4.3 Statistical Analysis

For the statistical analysis, Limma, a package of Bioconductor R suite for the analysis of gene expression data arising from microarray employing statistical platform was utilized. Employment of linear models for evaluating the gene expression functions of the datasets from any quantitative gene expression technology (for, e.g., microarrays, etc.) is the distinctive characteristic of this package. The logFC, p.Value, adj.p.Val, Ave Expr, t- and B-value of every individual gene for all the three datasets were measured by employing moderated t-statistics along with log-odds of the differential expression by empirical Bayes shrinkage [48].

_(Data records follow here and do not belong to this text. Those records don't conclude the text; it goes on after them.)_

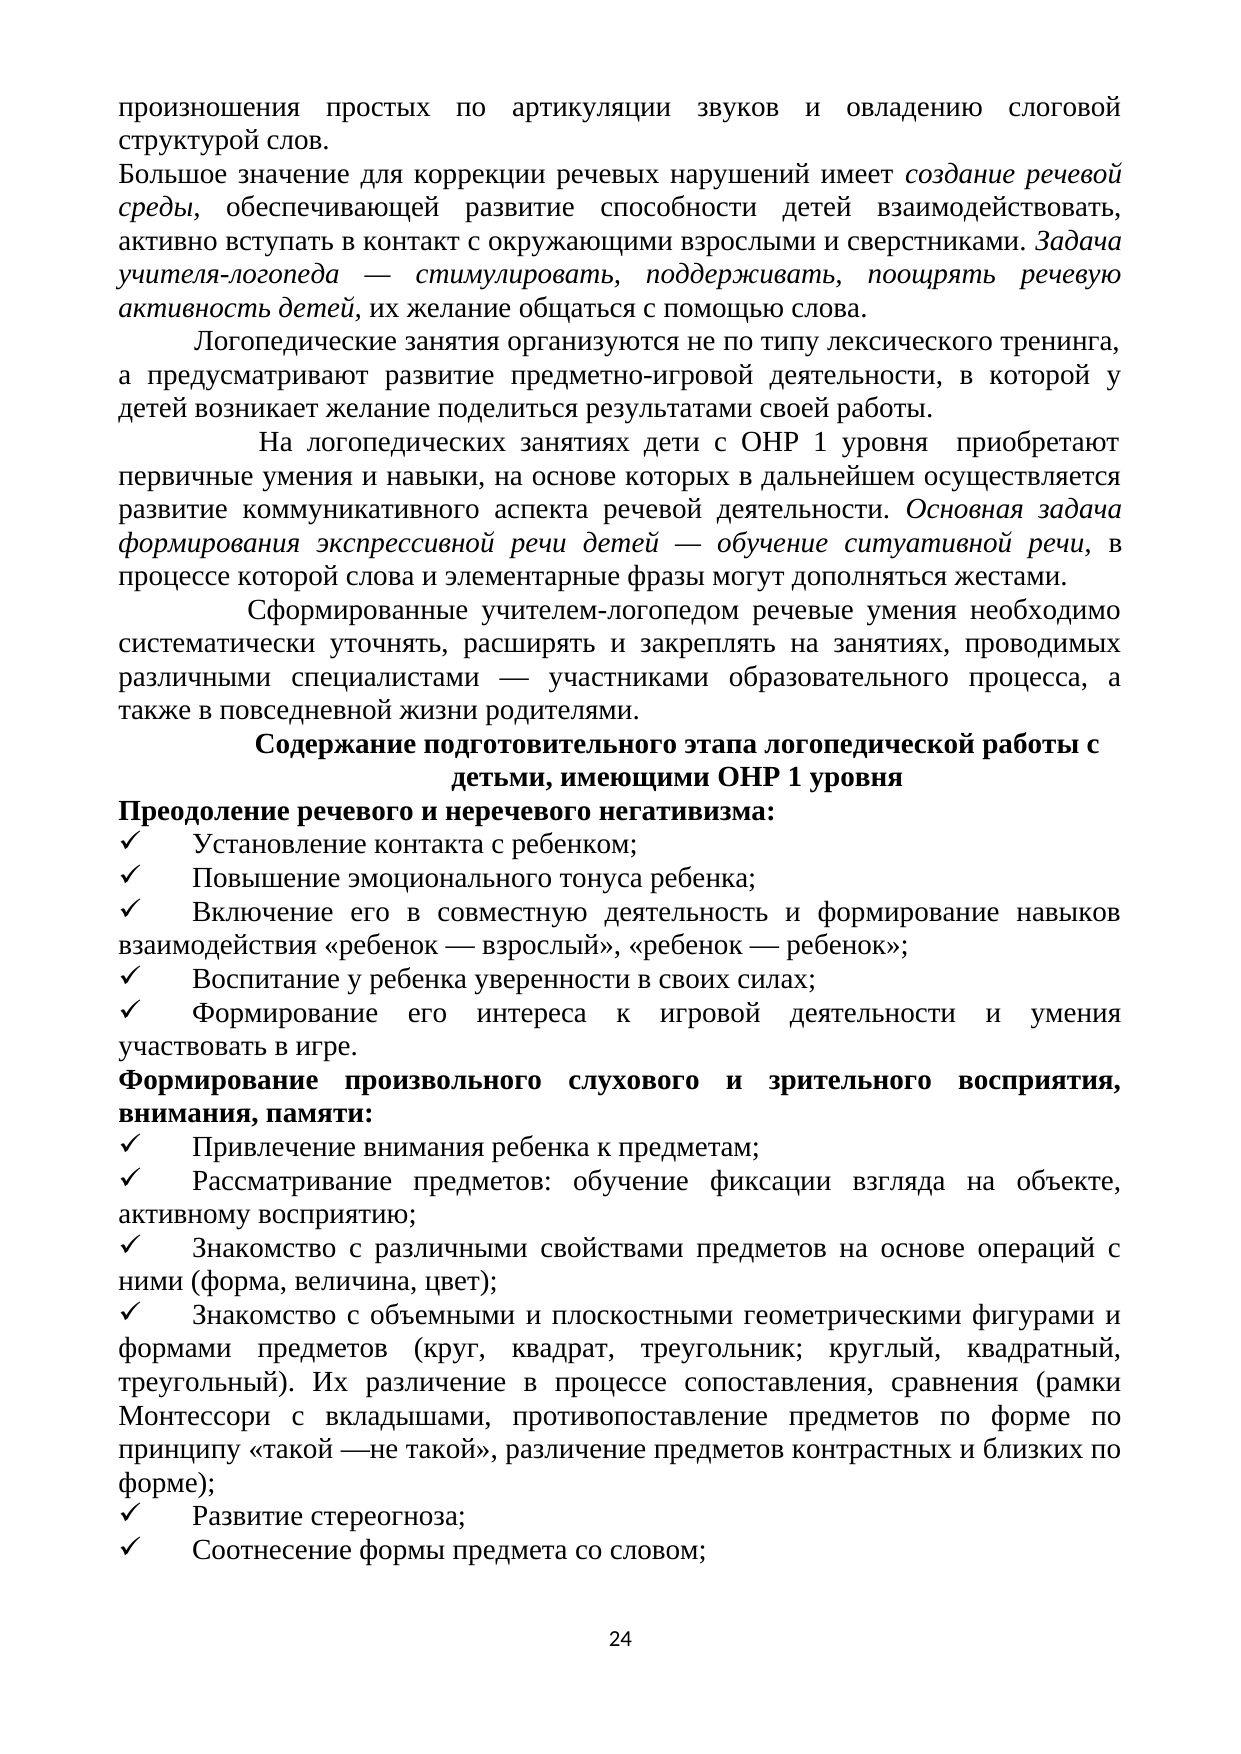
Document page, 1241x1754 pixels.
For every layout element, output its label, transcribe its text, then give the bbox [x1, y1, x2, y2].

list Установление контакта с ребенком; [118, 827, 1122, 860]
list Рассматривание предметов: обучение фиксации взгляда на объекте, активному восприятию; [118, 1163, 1122, 1230]
text Преодоление речевого и неречевого негативизма: [118, 793, 1122, 827]
text На логопедических занятиях дети с ОНР 1 уровня приобретают первичные умения и навыки, на основе которых в дальнейшем осуществляется развитие коммуникативного аспекта речевой деятельности. Основная задача формирования экспрессивной речи детей — обучение ситуативной речи, в процессе которой слова и элементарные фразы могут дополняться жестами. [118, 424, 1122, 592]
list Знакомство с различными свойствами предметов на основе операций с ними (форма, величина, цвет); [118, 1230, 1122, 1297]
list Воспитание у ребенка уверенности в своих силах; [118, 961, 1122, 995]
text Сформированные учителем-логопедом речевые умения необходимо систематически уточнять, расширять и закреплять на занятиях, проводимых различными специалистами — участниками образовательного процесса, а также в повседневной жизни родителями. [118, 592, 1122, 726]
text Логопедические занятия организуются не по типу лексического тренинга, а предусматривают развитие предметно-игровой деятельности, в которой у детей возникает желание поделиться результатами своей работы. [118, 323, 1122, 424]
list Содержание подготовительного этапа логопедической работы с детьми, имеющими ОНР 1 уровня [232, 726, 1122, 793]
list Привлечение внимания ребенка к предметам; [118, 1129, 1122, 1163]
list Включение его в совместную деятельность и формирование навыков взаимодействия «ребенок — взрослый», «ребенок — ребенок»; [118, 894, 1122, 961]
list Знакомство с объемными и плоскостными геометрическими фигурами и формами предметов (круг, квадрат, треугольник; круглый, квадратный, треугольный). Их различение в процессе сопоставления, сравнения (рамки Монтессори с вкладышами, противопоставление предметов по форме по принципу «такой —не такой», различение предметов контрастных и близких по форме); [118, 1297, 1122, 1498]
list Развитие стереогноза; [118, 1498, 1122, 1532]
list Соотнесение формы предмета со словом; [118, 1532, 1122, 1566]
text Формирование произвольного слухового и зрительного восприятия, внимания, памяти: [118, 1062, 1122, 1129]
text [118, 89, 1122, 156]
list Повышение эмоционального тонуса ребенка; [118, 860, 1122, 894]
list Формирование его интереса к игровой деятельности и умения участвовать в игре. [118, 995, 1122, 1062]
text Большое значение для коррекции речевых нарушений имеет создание речевой среды, обеспечивающей развитие способности детей взаимодействовать, активно вступать в контакт с окружающими взрослыми и сверстниками. Задача учителя-логопеда — стимулировать, поддерживать, поощрять речевую активность детей, их желание общаться с помощью слова. [118, 156, 1122, 323]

4.4 Identification of the Differentially Expressed Genes

The genes having 1.5-fold change and a p value less than 0.05 [p < 0.05 and FC ≥ 1.5 (|log2 FC| 0.58)] were chosen as top up- and down-regulated differentially expressed genes between the healthy and the affected (diseased) samples for all the datasets. The annotation of DEGs was done by the use of GeneAnnot database http://genecards.weizmann.ac.il/geneannot/index.shtml) that predicts the genes from GenBank (www.ncbi.nlm.nih.gov/genbank/), RefSeq (www.ncbi.nlm.nih.gov/refseq/) and Ensembl (http://www.ensembl.org/index.html) [49]. The common differentially expressed genes were found between the datasets of IBD and AS.

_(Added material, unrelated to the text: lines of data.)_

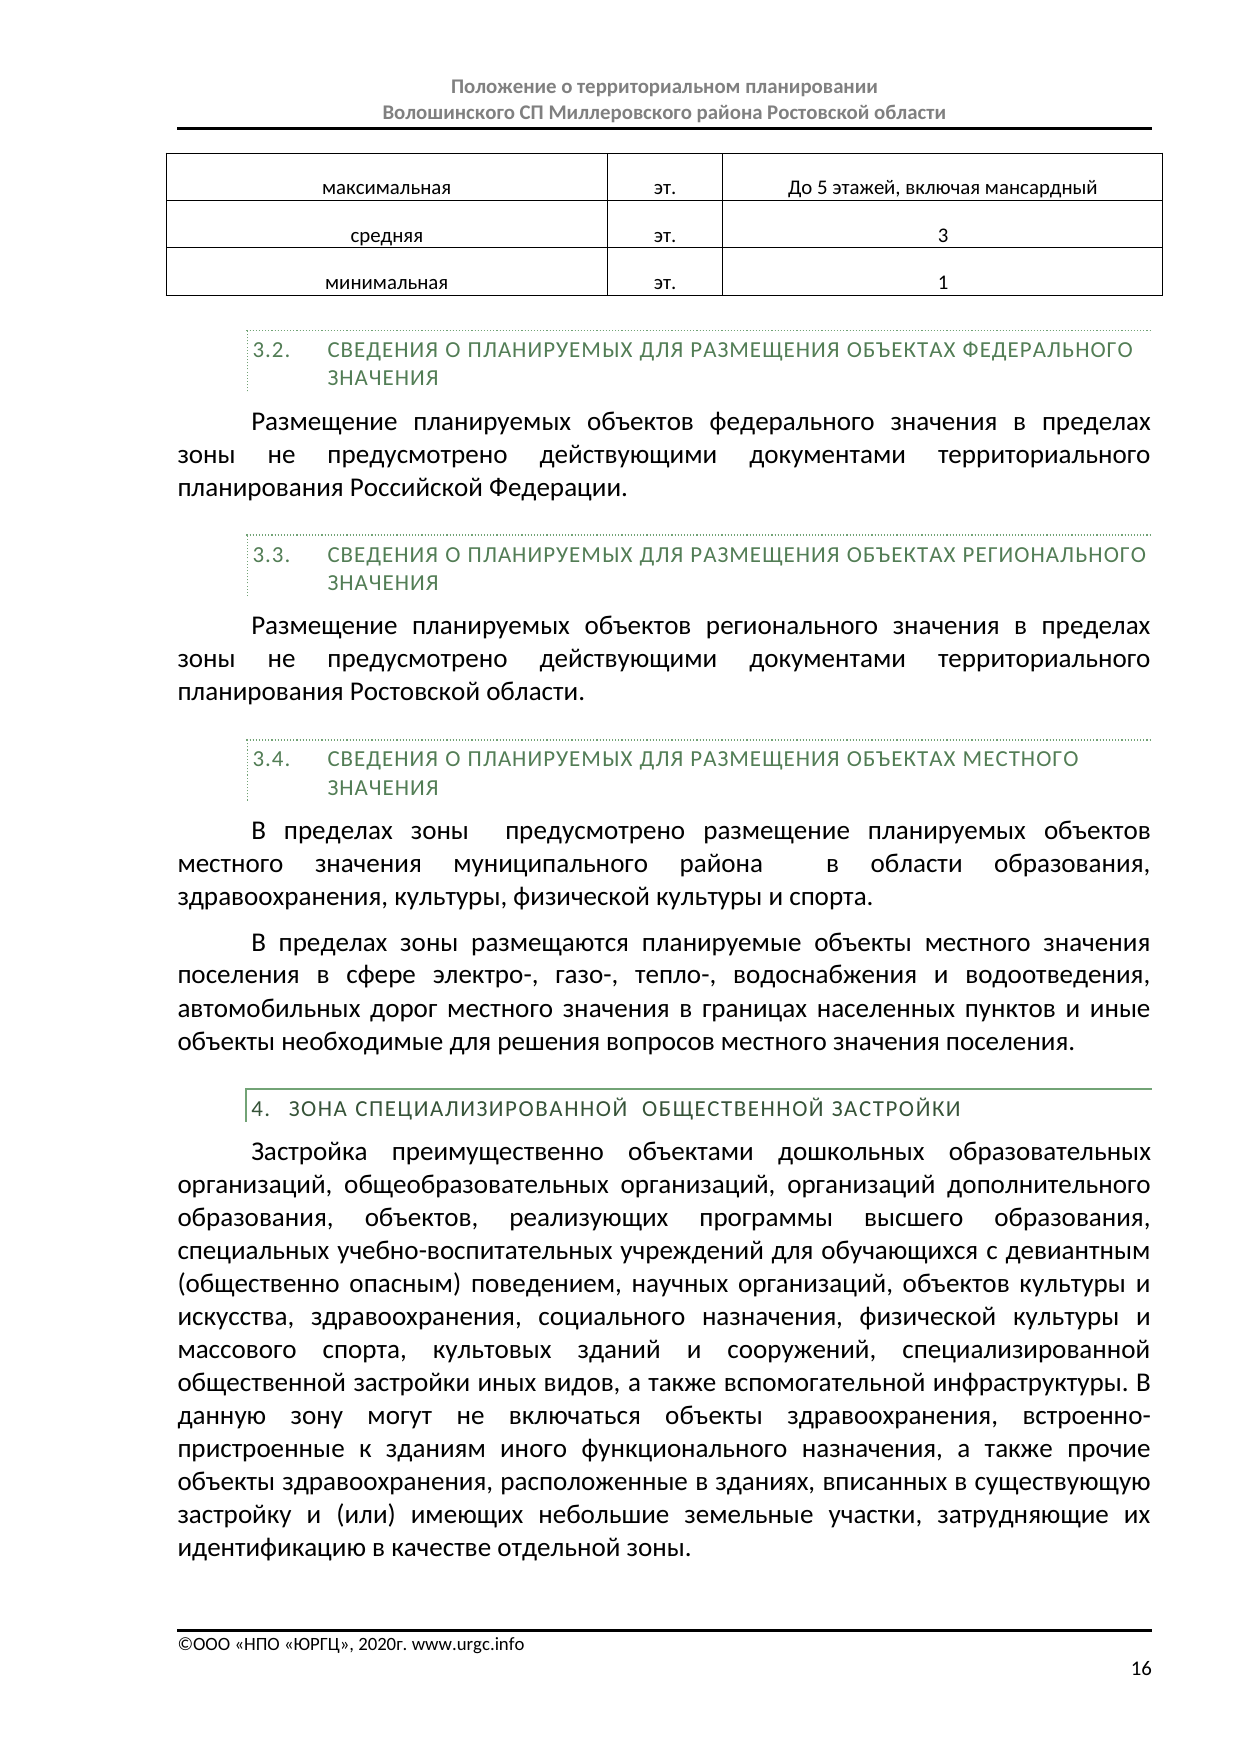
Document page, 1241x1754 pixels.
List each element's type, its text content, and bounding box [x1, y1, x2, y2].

table_cell максимальная [167, 154, 607, 200]
table_cell До 5 этажей, включая мансардный [723, 154, 1162, 200]
text Размещение планируемых объектов регионального значения в пределах зоны не предусмотрено действующими документами территориального планирования Ростовской области. [177, 608, 1152, 708]
table_cell эт. [608, 154, 722, 200]
text Застройка преимущественно объектами дошкольных образовательных организаций, общеобразовательных организаций, организаций дополнительного образования, объектов, реализующих программы высшего образования, специальных учебно-воспитательных учреждений для обучающихся с девиантным (общественно опасным) поведением, научных организаций, объектов культуры и искусства, здравоохранения, социального назначения, физической культуры и массового спорта, культовых зданий и сооружений, специализированной общественной застройки иных видов, а также вспомогательной инфраструктуры. В данную зону могут не включаться объекты здравоохранения, встроенно-пристроенные к зданиям иного функционального назначения, а также прочие объекты здравоохранения, расположенные в зданиях, вписанных в существующую застройку и (или) имеющих небольшие земельные участки, затрудняющие их идентификацию в качестве отдельной зоны. [177, 1134, 1152, 1563]
table_cell 3 [723, 201, 1162, 247]
text Размещение планируемых объектов федерального значения в пределах зоны не предусмотрено действующими документами территориального планирования Российской Федерации. [177, 404, 1152, 503]
table_cell минимальная [167, 248, 607, 294]
text В пределах зоны предусмотрено размещение планируемых объектов местного значения муниципального района в области образования, здравоохранения, культуры, физической культуры и спорта. [177, 813, 1152, 912]
table_cell эт. [608, 248, 722, 294]
list Сведения о планируемых для размещения объектах местного значения [246, 739, 1152, 801]
text В пределах зоны размещаются планируемые объекты местного значения поселения в сфере электро-, газо-, тепло-, водоснабжения и водоотведения, автомобильных дорог местного значения в границах населенных пунктов и иные объекты необходимые для решения вопросов местного значения поселения. [177, 925, 1152, 1057]
table_cell эт. [608, 201, 722, 247]
table_cell 1 [723, 248, 1162, 294]
list Зона специализированной общественной застройки [247, 1090, 1152, 1122]
table_cell средняя [167, 201, 607, 247]
list Сведения о планируемых для размещения объектах федерального значения [246, 330, 1152, 391]
list Сведения о планируемых для размещения объектах регионального значения [246, 534, 1152, 596]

4.5 Functional Annotation and Pathway Analysis

Functional annotation of the differentially expressed genes was done using DAVID (https://david.ncifcrf.gov/) tool, which is a visualization and integrated discovery tool links the gene probe ID’s with the functional terms by employing a clustering algorithm to evaluate the genes at their functional level and helps in elucidating their pertinent biological significance [50, 51]. Further, Kyoto Encyclopaedia of the Genes and Genomes (KEGG), repertoire of the information related to the genomic, enzymatic and biological pathway related data was mined for advanced level characterization of the DEGs [52,53,54].

4.6 Network Analysis

Search tool for the retrieval of interacting genes (STRING) (http://string-db.org/), a curated universal database comprising the interaction data, was used to evaluate the protein–protein interactions (PPIs) [20] of the target DEGs in Homo sapiens. STRING database contains around 9.6 million proteins from more than 2000 organisms. STRING provides the evidence of protein–protein interactions from previously established known experimental, pathway, genomic, orthology and co-expression data, which are available from a number of online databases such as HPRD, MINT, DIP, BIND, KEGG, BioGRID, Reactome, IntAct, GO, SGD, EcoCyc, FlyBase, OMIM, and PubMed. To evaluate the topological properties such as nodes, edges, closeness centrality, clustering coefficient, eccentricity, betweenness centrality, stress, degree, neighbourhood connectivity, number of directed edges, radiality and topological coefficient was determined for the visualization and analysis of the network using Cytoscape that aids in understanding the structure and underlying mechanisms of the network [21]. Figure 1 shows the pictorial representation of the workflow of the in silico transcriptional, pathway, and network analysis of IBD and AS datasets used in the present study.